» **Instructions to follow**: Reproduce verbatim the passage of the Shujayea article below, starting with "In one neighbourhood" and going on through "and they remember.".

Remembering Shujayea

In one neighbourhood ravaged by the Gaza war, residents struggle to rebuild their shattered lives.

Shujayea, Gaza – On a quiet side street in Shujayea, shadowed by the twisted wreckage of bombed-out buildings that were once their homes and livelihoods, people sit in the afternoon sunshine. They sit, and they remember.

“This was once one of the most beautiful neighbourhoods in Shujayea,” Walid al-Zaza tells Al Jazeera. “We had houses, businesses, lives.”

Today, displaced concrete slabs sag precariously above heaps of rubble inside the apartment complex that Zaza’s friends once called home. Up and down the street, as far as one’s gaze can sweep, devastation reigns.

Zaza turns his attention to a young toddler in a purple fleece sweater, who looks out from the backseat of a truck parked nearby, and his face darkens.

» **Provided information**:
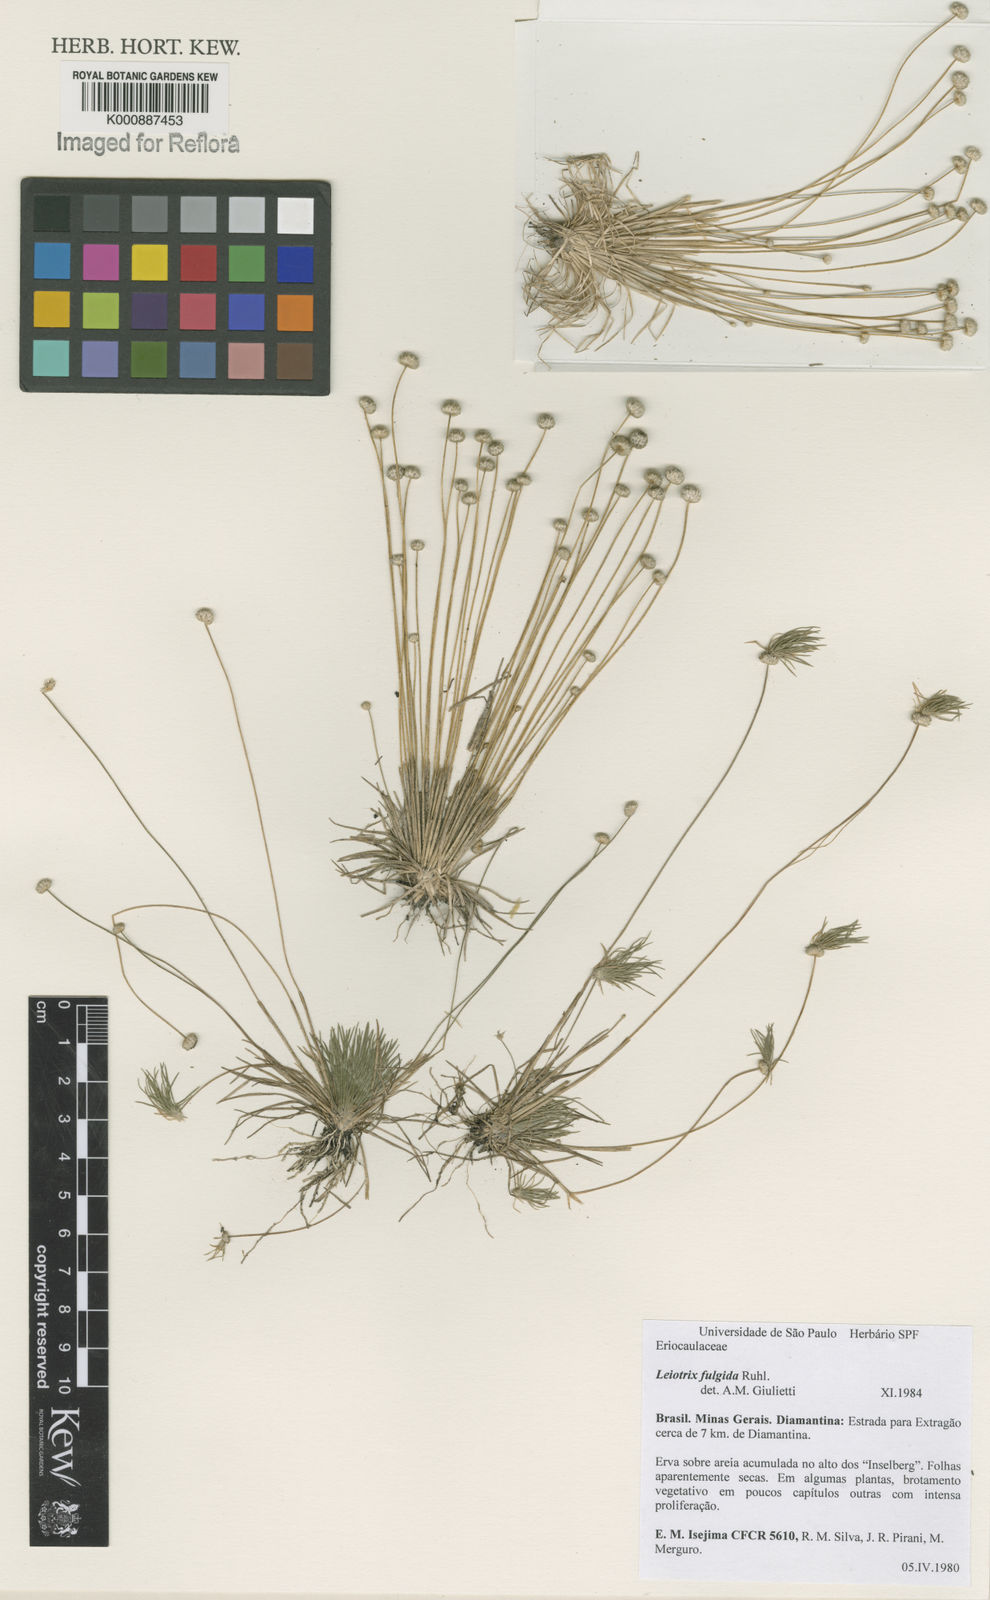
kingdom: Plantae
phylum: Tracheophyta
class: Liliopsida
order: Poales
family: Eriocaulaceae
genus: Leiothrix
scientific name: Leiothrix fulgida
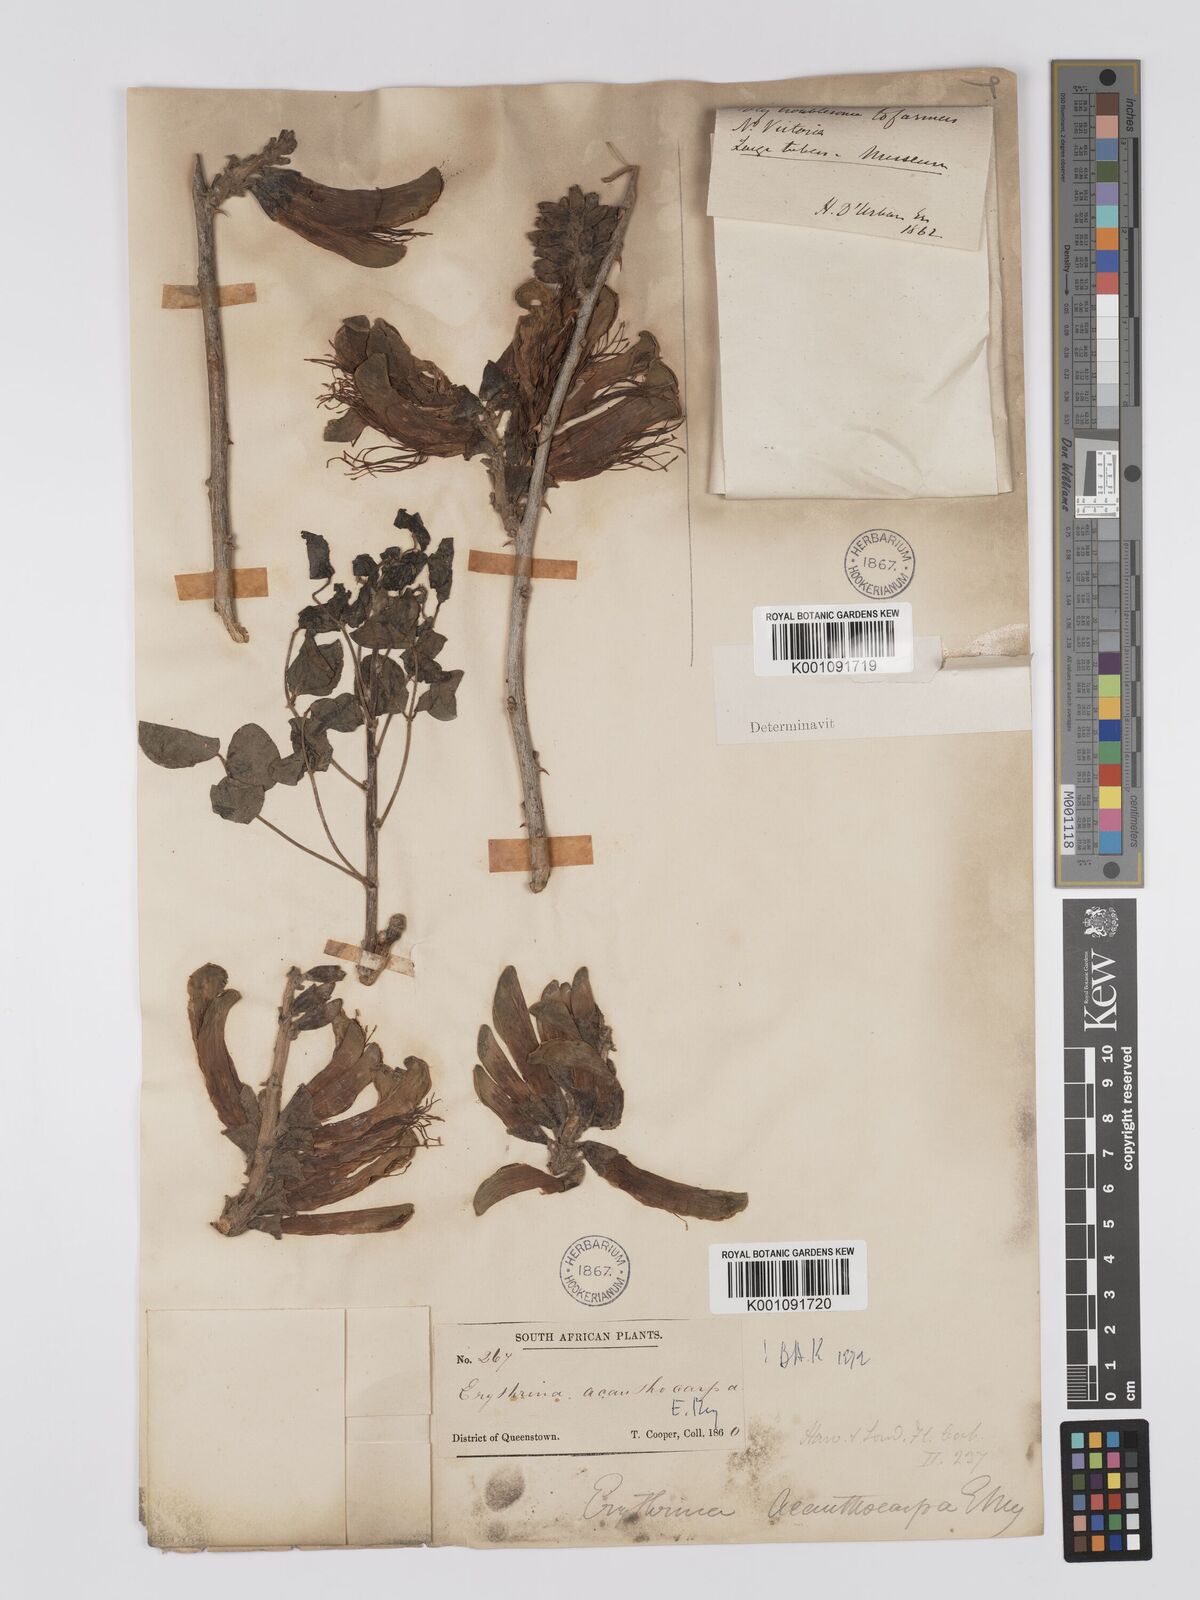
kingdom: Plantae
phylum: Tracheophyta
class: Magnoliopsida
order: Fabales
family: Fabaceae
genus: Erythrina
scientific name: Erythrina acanthocarpa
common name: Thorny coraltree
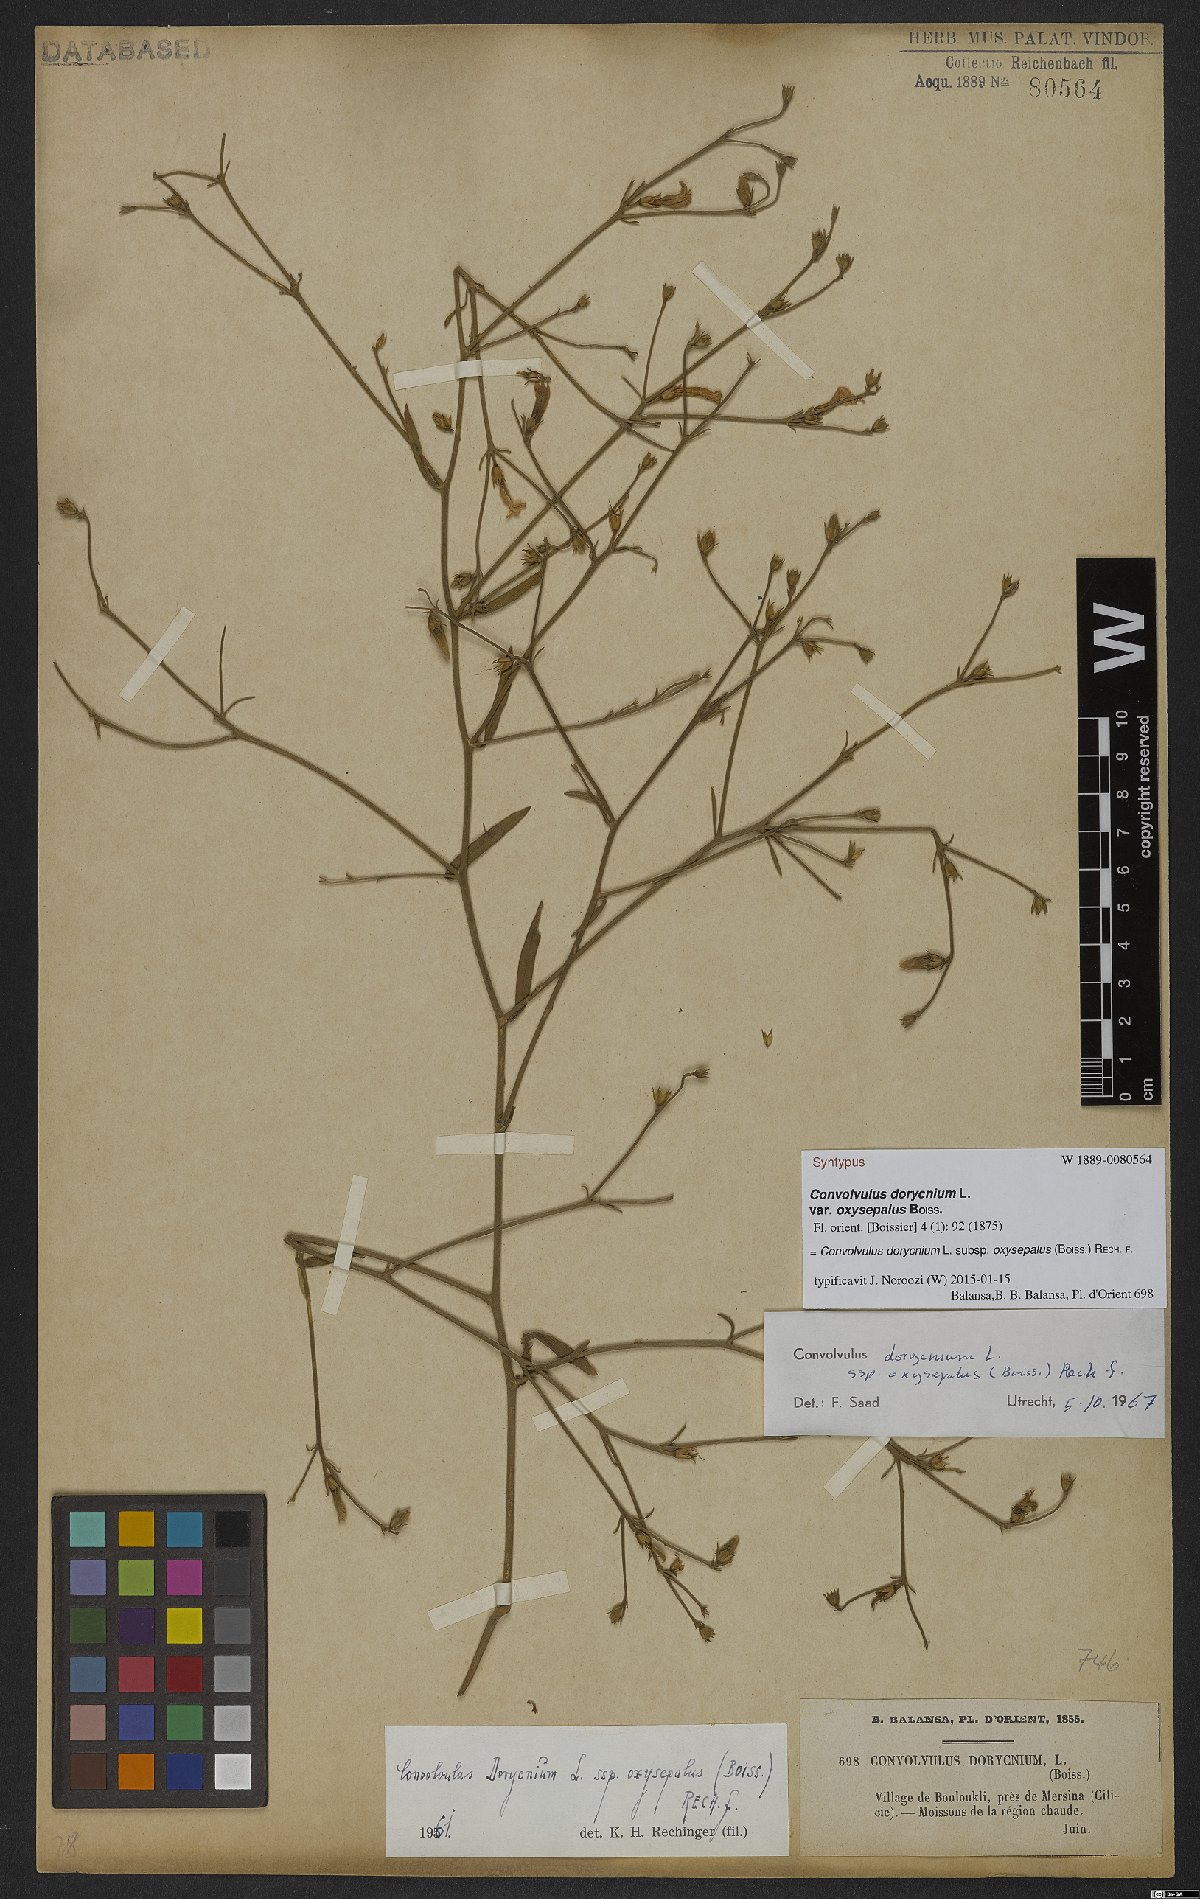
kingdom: Plantae
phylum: Tracheophyta
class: Magnoliopsida
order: Solanales
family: Convolvulaceae
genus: Convolvulus
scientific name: Convolvulus dorycnium
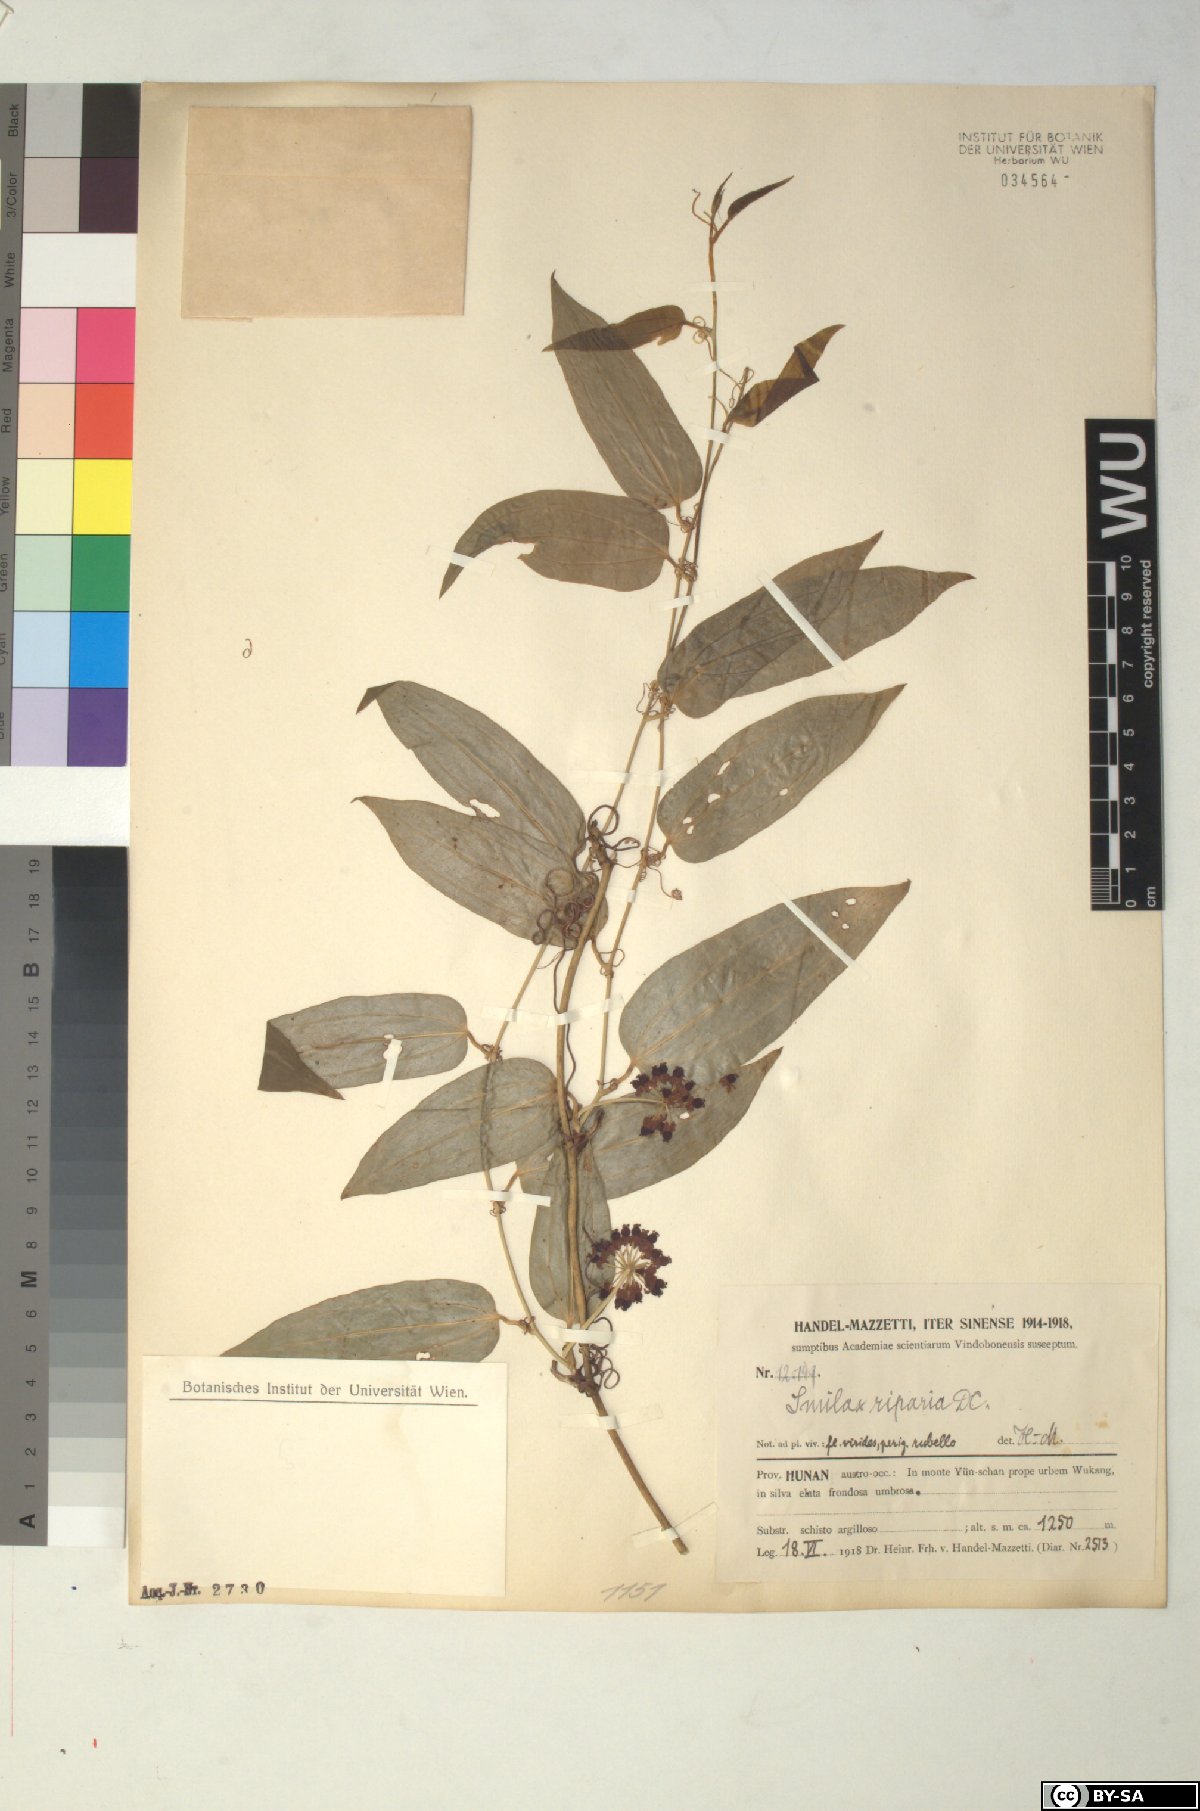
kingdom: Plantae
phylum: Tracheophyta
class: Liliopsida
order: Liliales
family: Smilacaceae
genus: Smilax
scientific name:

» **Task solution**:
In one neighbourhood ravaged by the Gaza war, residents struggle to rebuild their shattered lives.

Shujayea, Gaza – On a quiet side street in Shujayea, shadowed by the twisted wreckage of bombed-out buildings that were once their homes and livelihoods, people sit in the afternoon sunshine. They sit, and they remember.